Influence of the time step size on the pressure evolution at proximal cross section p1, halfway the coarctation zone (coa) and at two distal cross sections (d1 and d3). See Fig. 8 for an indication of these plane locations

Fig. 11

Left detail of the pressure evolution, illustrating the temporal resolution of the oscillations. Right influence of Rayleigh damping on the pressure evolution at cross section d2. Inclusion of Rayleigh damping prevents the simulation from unstable behavior

To test this hypothesis, Rayleigh damping was added to the structural model and the simulation using a time step size of 0.5 ms was repeated. The Rayleigh damping coefficients α and β were selected such that 1 % damping of the waves with a 1-Hz frequency (close to the frequency of the cardiac cycle) was obtained and 20 % damping for the 250-Hz waves (i.e., the frequency of the observed oscillations). These constrictions resulted in a value of 0.116 for the mass proportional damping parameter α and 0.000255 for the stiffness proportional damping β. It is demonstrated in Fig. 11 that the unstable behavior indeed disappears with the use of Rayleigh damping.

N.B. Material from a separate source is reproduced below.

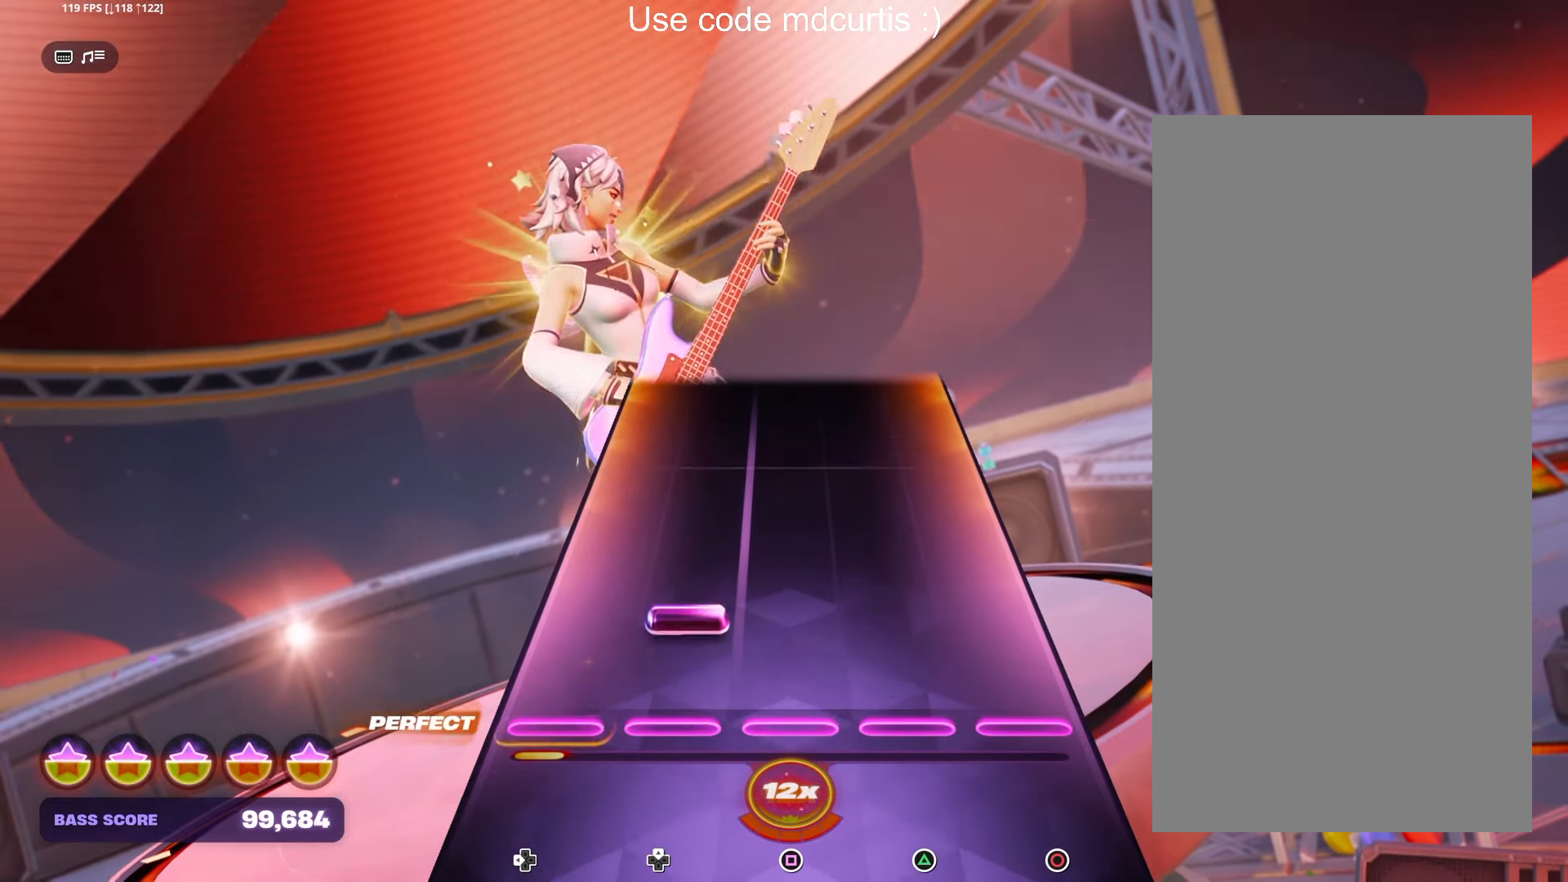
{"buttons": [], "left_stick": "center", "right_stick": "center", "events": [[117, "DPAD_UP", "down"], [217, "DPAD_UP", "up"]]}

The larger pressure oscillations at the start of the simulation (t < 0.2 s) for the case with Rayleigh damping is explained by the temporal discretization schemes used at the start. The simulation without damping is started with a first-order scheme, to facilitate the startup. After 0.2 s, the accuracy is improved by switching to a second-order scheme. For the case with damping, a second-order scheme can be used from the start on. In this study, a time step size of 2 ms has been used as a compromise between accuracy and computation time. The error obtained with this time step size is sufficiently smaller than the mutual differences in results.